 I.e., the fact that most prosperity comes not from investments by a few wealthy people but by the spending of the throngs of poor and middle class people. It is that spending that creates the profits that companies use to build new factories, employ new people, and develop better products. The investments are necessary, but they are not sufficient.
 Only the government would spend $55 billion over 25 years to build a military airplane that can’t fly and has no mission.
 Also known as “the little bomber that couldn’t”, the B-2 Spirit was designed exclusively for a first strike nuclear role – a direct violation of our agreements under MAD and a destabilizing weapon. At $1.2 billion dollars for each aircraft, it was the first plane that was literally worth its weight in gold (actually, gold would have been cheaper); all told, we’ve spent $45 billion on this boondoggle.
 It is a truism that the military is always equipping itself for the previous war, not the next one. The Navy’s approach to ships is a classic example. They canceled the littoral ship program in order to shift funds to this behemoth – a $14 billion set of aircraft carriers built solely to ensure that we have the capability to build more aircraft carriers.
 A $230 billion dollar program to go boldly where we’ve gone before, plagued with cost over-runs and stupid management decisions that resulted in a design that accomplished less and cost more than the program it was replacing.
 That they confuse the deficit (the amount we add to the debt in any given year) with the debt (the total amount that we owe) is telling.
 It is interesting that the shift from occasional deficits balanced with surpluses to deficits as far as the eye can see happened about the same time that the Baby Boomers became a political force. However, this is not a new pattern; it plagued Rome and England, and it will probably burden our greatn-grandchildren on Beta Pictoris.
 Remember those surpluses from the end of the Clinton years? Had they continued, it would have taken 73 years to pay off the debt.
 This would mostly affect those with part-time jobs, such as students and retirees, by making their income tax free.
 This would reverse the decades-long trend of shipping R&D and manufacturing to other countries where those costs can be deducted. Here, depreciation is a far larger tax break, which is why companies wait for something to break before they replace it.

Spatial grounding data:
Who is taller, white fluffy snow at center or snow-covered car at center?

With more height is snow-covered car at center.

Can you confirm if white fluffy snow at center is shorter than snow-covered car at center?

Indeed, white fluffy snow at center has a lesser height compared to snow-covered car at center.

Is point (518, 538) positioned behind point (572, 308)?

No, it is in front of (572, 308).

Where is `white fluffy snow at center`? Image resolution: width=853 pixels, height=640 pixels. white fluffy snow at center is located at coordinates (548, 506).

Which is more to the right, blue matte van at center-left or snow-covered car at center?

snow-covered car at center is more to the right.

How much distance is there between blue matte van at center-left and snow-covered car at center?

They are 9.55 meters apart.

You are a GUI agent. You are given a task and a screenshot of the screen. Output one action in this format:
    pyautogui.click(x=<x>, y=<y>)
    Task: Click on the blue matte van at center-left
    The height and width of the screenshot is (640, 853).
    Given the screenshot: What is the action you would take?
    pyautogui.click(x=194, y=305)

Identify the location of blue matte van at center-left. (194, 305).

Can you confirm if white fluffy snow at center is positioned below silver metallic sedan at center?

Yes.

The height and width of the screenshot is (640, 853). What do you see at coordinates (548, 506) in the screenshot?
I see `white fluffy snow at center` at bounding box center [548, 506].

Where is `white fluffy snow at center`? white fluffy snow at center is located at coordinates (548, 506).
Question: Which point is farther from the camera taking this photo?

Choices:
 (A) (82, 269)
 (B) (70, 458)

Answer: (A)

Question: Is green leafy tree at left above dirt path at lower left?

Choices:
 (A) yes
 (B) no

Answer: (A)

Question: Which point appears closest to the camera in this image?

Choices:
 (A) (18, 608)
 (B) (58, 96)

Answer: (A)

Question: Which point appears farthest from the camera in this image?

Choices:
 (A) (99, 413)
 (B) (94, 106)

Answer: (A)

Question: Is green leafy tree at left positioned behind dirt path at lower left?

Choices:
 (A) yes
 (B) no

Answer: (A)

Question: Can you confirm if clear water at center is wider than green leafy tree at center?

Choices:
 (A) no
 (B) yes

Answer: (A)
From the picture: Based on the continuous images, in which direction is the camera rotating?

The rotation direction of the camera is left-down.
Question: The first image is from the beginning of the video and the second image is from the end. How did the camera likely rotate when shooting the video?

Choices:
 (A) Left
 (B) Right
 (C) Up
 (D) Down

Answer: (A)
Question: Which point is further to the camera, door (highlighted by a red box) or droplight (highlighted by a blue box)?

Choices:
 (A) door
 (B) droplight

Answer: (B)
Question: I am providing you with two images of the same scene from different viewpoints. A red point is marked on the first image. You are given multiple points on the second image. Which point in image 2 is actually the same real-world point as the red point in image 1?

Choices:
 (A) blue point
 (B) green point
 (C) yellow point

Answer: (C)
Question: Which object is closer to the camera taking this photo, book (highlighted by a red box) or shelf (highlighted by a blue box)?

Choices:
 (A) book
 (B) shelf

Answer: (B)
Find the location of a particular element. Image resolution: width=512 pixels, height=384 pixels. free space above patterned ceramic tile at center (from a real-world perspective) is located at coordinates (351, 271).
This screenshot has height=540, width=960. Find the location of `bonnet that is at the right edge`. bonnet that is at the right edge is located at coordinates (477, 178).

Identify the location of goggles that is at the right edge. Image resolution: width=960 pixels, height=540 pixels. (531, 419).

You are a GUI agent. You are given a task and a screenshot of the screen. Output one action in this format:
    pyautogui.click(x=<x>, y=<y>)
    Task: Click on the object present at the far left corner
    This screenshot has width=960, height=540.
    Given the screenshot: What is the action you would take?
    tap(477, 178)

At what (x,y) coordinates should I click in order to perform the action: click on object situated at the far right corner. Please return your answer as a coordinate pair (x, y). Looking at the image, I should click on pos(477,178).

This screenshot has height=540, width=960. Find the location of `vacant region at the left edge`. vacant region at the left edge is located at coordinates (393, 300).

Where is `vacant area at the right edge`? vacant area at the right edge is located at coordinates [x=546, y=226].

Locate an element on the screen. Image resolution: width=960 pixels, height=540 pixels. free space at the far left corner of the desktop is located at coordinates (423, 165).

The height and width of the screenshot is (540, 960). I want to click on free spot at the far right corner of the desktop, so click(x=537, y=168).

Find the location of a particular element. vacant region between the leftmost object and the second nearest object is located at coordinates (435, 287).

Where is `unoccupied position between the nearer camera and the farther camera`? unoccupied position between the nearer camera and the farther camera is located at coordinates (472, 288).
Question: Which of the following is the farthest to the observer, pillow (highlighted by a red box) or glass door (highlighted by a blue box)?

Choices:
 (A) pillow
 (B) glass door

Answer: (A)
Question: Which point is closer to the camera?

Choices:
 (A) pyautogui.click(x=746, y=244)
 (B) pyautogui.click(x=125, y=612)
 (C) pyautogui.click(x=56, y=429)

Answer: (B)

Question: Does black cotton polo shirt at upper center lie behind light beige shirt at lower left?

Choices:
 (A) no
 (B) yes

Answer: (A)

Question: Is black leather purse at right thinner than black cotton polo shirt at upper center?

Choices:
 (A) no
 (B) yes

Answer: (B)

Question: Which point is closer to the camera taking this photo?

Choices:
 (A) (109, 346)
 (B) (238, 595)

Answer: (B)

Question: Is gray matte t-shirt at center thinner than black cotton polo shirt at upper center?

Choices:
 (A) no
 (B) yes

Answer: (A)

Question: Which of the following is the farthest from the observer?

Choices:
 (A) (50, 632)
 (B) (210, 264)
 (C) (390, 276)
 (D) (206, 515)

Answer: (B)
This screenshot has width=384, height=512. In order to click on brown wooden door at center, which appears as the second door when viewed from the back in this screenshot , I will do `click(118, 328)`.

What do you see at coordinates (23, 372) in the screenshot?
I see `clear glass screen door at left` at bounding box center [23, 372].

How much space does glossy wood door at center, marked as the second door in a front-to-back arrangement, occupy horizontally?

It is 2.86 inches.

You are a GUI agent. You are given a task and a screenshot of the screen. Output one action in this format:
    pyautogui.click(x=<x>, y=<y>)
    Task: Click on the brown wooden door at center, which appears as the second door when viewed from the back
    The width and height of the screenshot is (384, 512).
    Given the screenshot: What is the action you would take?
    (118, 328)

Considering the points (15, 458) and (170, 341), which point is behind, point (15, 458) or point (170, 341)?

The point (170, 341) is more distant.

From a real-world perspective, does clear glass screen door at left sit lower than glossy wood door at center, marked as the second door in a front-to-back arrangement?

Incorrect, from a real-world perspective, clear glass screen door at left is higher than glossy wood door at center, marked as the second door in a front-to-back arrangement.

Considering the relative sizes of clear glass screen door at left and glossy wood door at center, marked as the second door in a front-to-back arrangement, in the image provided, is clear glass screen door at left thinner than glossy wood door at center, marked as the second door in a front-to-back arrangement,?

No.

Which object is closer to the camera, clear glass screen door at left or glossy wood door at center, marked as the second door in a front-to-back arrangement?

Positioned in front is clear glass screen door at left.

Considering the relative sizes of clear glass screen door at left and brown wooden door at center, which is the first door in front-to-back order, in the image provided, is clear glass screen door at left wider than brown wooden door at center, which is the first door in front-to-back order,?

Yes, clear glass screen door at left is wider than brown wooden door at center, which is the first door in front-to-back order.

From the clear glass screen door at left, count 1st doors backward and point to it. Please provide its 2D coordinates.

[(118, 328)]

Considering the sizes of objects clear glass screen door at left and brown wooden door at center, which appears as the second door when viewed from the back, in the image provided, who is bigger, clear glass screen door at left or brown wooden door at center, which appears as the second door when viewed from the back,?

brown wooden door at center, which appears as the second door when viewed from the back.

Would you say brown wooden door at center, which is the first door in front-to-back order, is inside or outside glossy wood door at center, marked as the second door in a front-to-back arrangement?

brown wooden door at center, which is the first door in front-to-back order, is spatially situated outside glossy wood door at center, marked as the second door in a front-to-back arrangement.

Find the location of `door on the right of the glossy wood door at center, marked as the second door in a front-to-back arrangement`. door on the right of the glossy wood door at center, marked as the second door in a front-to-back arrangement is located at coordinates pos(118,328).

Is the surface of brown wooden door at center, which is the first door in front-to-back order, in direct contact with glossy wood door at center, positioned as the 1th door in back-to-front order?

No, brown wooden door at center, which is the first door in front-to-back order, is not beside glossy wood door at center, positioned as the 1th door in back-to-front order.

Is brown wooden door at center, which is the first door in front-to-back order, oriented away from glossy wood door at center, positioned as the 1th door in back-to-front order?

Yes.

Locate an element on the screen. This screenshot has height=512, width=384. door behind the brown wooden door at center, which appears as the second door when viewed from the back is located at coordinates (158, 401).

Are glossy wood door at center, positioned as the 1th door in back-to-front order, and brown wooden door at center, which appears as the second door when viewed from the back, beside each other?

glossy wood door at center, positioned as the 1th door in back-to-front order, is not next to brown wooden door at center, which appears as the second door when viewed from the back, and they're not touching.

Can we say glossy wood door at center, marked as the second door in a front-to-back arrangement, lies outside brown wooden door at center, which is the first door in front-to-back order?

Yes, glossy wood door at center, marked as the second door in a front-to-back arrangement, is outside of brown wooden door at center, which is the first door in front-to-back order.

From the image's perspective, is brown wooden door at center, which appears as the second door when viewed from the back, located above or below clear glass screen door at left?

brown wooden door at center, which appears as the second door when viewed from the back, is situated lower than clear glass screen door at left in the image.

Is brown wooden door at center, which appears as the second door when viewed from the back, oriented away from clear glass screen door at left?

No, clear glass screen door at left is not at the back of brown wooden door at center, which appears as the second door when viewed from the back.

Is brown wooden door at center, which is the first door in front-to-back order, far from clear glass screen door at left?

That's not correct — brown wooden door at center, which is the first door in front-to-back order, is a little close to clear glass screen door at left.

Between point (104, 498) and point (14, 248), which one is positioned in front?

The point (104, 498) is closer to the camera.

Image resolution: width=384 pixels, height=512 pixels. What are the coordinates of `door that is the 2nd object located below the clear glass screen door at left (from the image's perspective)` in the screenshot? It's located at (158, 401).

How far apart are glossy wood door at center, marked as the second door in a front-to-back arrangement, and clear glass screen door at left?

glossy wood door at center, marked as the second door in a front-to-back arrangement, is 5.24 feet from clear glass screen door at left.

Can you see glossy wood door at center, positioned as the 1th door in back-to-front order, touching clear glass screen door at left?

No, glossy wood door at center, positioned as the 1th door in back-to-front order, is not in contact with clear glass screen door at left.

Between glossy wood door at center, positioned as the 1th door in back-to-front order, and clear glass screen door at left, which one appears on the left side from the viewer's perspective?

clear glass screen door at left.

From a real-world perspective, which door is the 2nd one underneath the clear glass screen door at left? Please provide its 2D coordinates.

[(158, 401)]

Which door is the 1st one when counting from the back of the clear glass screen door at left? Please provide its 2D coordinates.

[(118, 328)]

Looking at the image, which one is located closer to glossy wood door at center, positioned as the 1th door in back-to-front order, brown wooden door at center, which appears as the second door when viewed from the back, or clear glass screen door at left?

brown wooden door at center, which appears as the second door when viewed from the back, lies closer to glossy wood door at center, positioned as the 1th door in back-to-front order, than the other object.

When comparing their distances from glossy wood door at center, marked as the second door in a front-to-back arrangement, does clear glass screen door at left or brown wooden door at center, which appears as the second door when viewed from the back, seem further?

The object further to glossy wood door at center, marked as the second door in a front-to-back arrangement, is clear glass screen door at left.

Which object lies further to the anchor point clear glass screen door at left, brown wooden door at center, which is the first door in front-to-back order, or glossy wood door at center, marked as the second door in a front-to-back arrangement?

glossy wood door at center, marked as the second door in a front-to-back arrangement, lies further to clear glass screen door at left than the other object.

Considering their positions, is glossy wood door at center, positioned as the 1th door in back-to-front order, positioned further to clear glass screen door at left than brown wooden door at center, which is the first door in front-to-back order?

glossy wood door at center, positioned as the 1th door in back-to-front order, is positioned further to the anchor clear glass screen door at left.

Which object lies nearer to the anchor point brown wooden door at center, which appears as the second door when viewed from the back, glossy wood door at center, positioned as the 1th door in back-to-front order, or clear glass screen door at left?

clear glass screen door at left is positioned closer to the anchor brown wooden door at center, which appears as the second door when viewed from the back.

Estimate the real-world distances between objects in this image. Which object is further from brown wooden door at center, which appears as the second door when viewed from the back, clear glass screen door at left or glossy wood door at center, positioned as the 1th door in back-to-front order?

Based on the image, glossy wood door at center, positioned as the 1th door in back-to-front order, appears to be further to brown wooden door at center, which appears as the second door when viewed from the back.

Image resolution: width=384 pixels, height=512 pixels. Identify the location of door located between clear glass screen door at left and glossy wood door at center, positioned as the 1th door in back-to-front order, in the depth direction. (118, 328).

Requirement:
In the notes on government spending, copy the part that opens with the words "It is interesting" and closes with "they replace it.", changing "deficits" to "shortfalls" wherever it occurs.

Exercise result:
It is interesting that the shift from occasional shortfalls balanced with surpluses to shortfalls as far as the eye can see happened about the same time that the Baby Boomers became a political force. However, this is not a new pattern; it plagued Rome and England, and it will probably burden our greatn-grandchildren on Beta Pictoris.
 Remember those surpluses from the end of the Clinton years? Had they continued, it would have taken 73 years to pay off the debt.
 This would mostly affect those with part-time jobs, such as students and retirees, by making their income tax free.
 This would reverse the decades-long trend of shipping R&D and manufacturing to other countries where those costs can be deducted. Here, depreciation is a far larger tax break, which is why companies wait for something to break before they replace it.